Normalement, lorsque qu’un territoire a largement profité des investissements publics, il faut s’assurer que nul autre ne réclame l’attention des élus. Or, le site de Keraret pourrait également accueillir un projet de quai d’accostage. Qui plus est en eaux profondes et donc accessible à toute heure du jour et de la nuit tout au long de l’année. Ce projet n’a pourtant jamais fait l’objet d’une étude de faisabilité sérieuse malgré son potentiel indiscutable. Il serait temps de financer là aussi une étude socio-économique et une pré-étude de réalisation. Avant de reproduire les erreurs néfastes du passé qui n’ont pas donné lieu à une évaluation critique sérieuse des résultats obtenus depuis 18 ans maintenant.

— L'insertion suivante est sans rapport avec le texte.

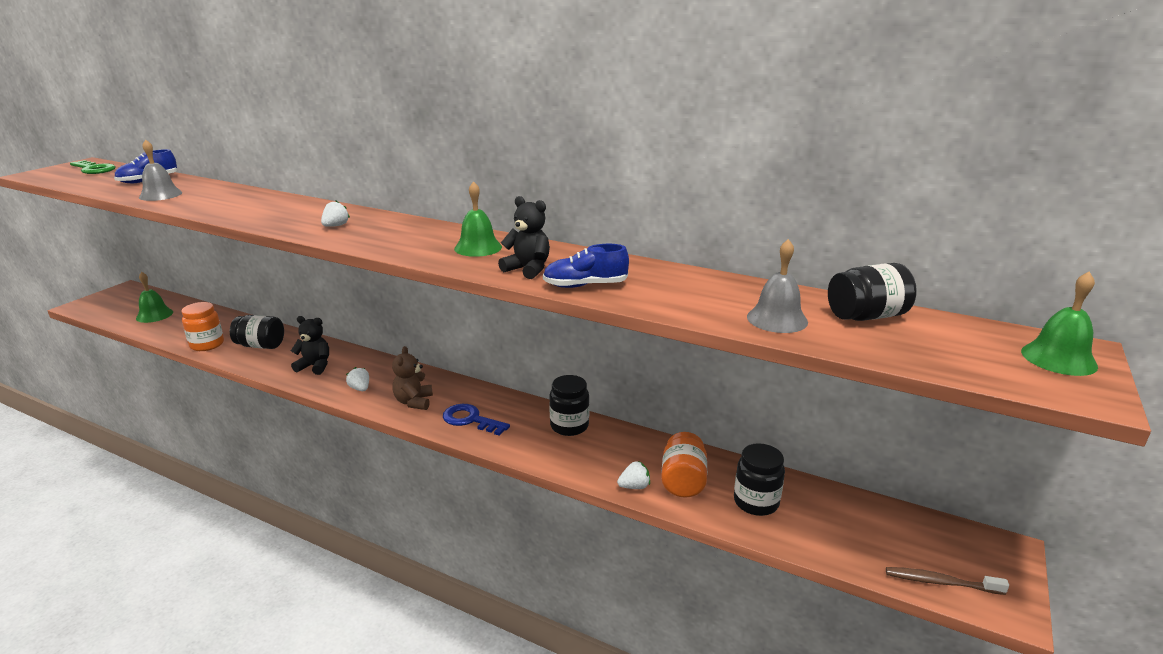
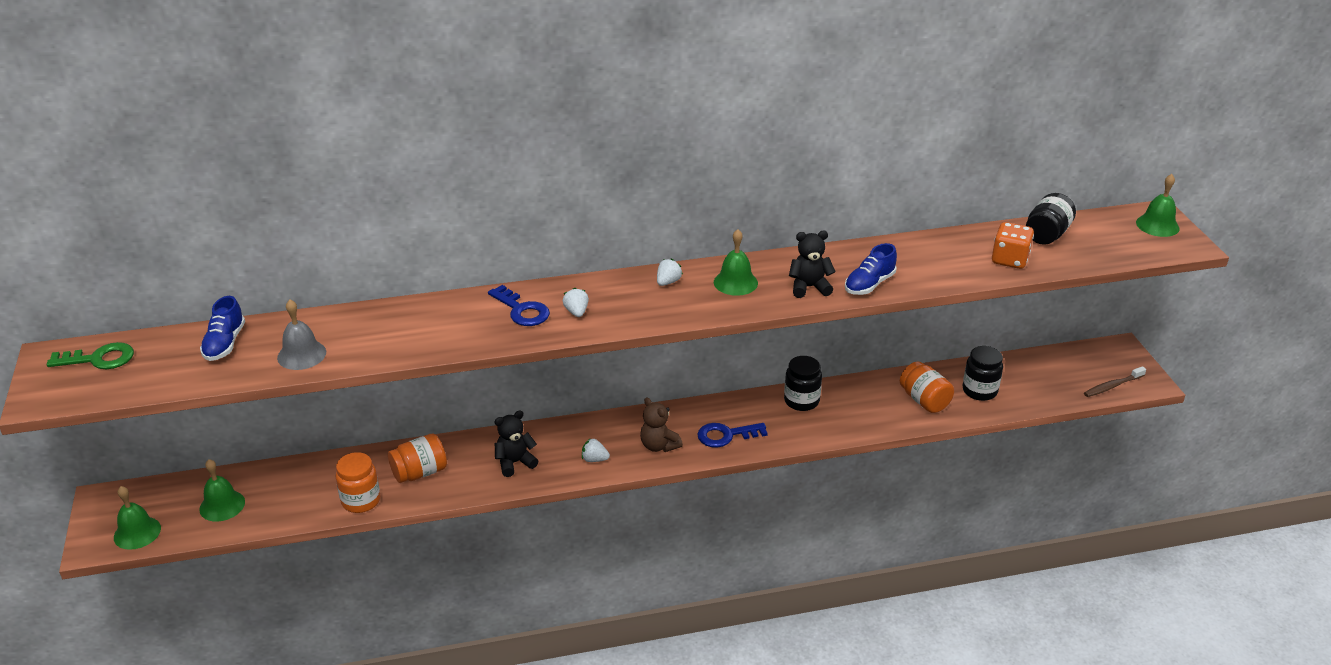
camera: 40 degrees left, 10 degrees up
black jar [230,315,284,349] -> orange jar [388,434,447,483]
white strawberry [617,461,650,489] -> white strawberry moved to [657,258,683,286]
grey bell [747,239,808,333] -> orange dice [992,222,1034,269]
none -> green bell [114,486,161,550]
none -> blue key [488,285,550,326]

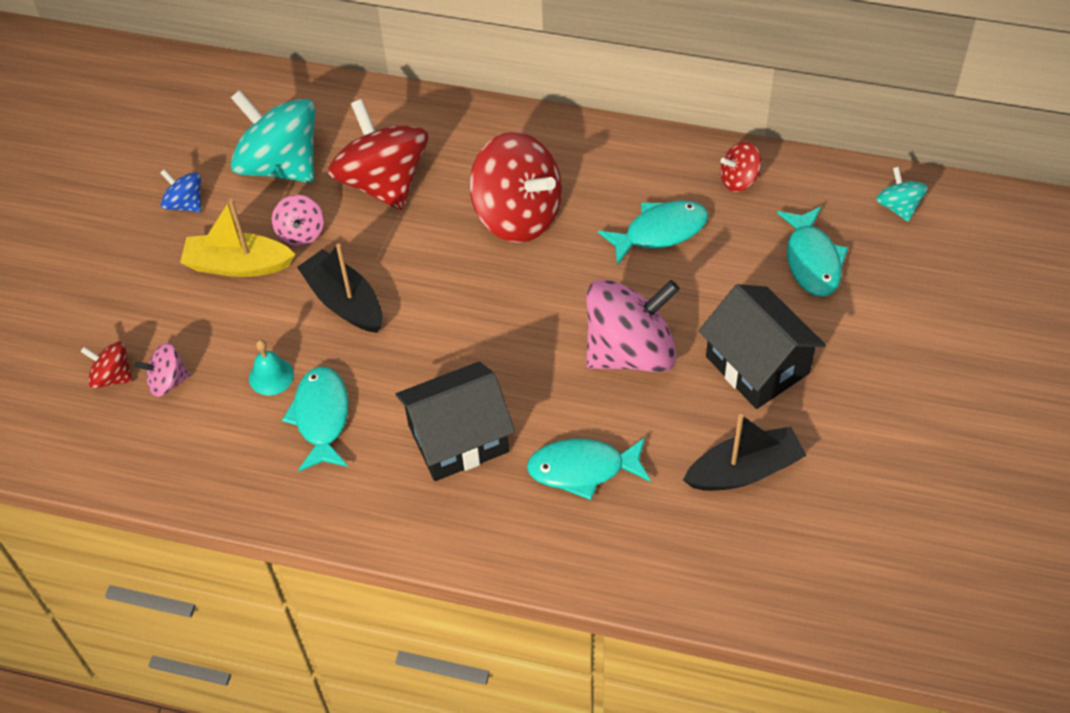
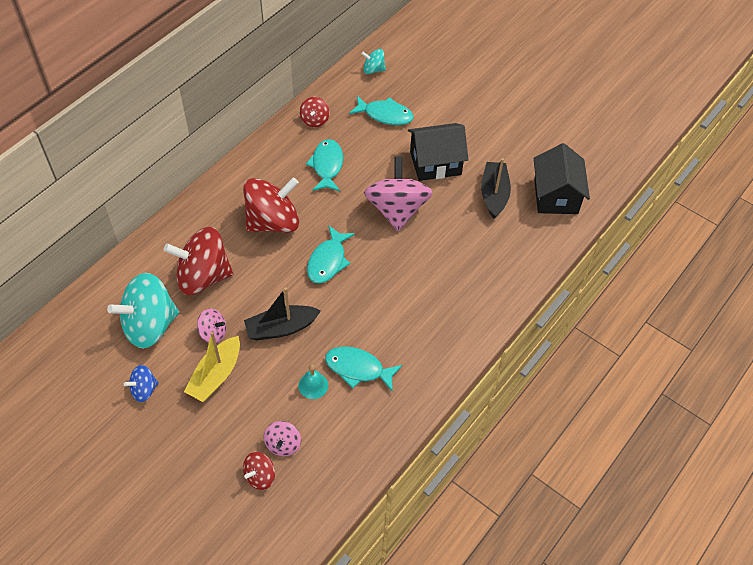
camera: 70 degrees left, 0 degrees up
black house [395,361,515,481] -> black house moved to [534,143,590,214]
turquoise fish [527,437,651,500] -> turquoise fish moved to [307,225,355,283]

Le rapport assez ancien (2004) du sénateur Richemont sur les lignes maritimes d’intérêt général posait les bonnes questions. Des deux projets, lequel dispose d’accès terrestres ou fluviaux pertinents ? Lequel dispose d’un terre-plein assez vaste pour une zone de transit ? Lequel s’ouvre sur un hinterland pertinent en matière de fret potentiel ? Lequel est le mieux situé par rapport aux axes de transit international ? Concernant l’investissement public nécessaire, lequel sera réellement productif ? Lequel sera en phase avec son projet de développement de territoire ? Les retombées financières ont elles été sérieusement estimées : pour les villes de Tréguier et de Saint-Bieuc ? Pour les communautés d’agglo LTC et SBA ? Pour la Bretagne ? Pour les échanges trans-manche ? Aujourd’hui, il conviendrait de faire réaliser une étude actualisée pour le projet de Keraret afin d’en évaluer sérieusement l’intérêt et d’être ainsi en mesure de comparer équitablement avec celui du Légué.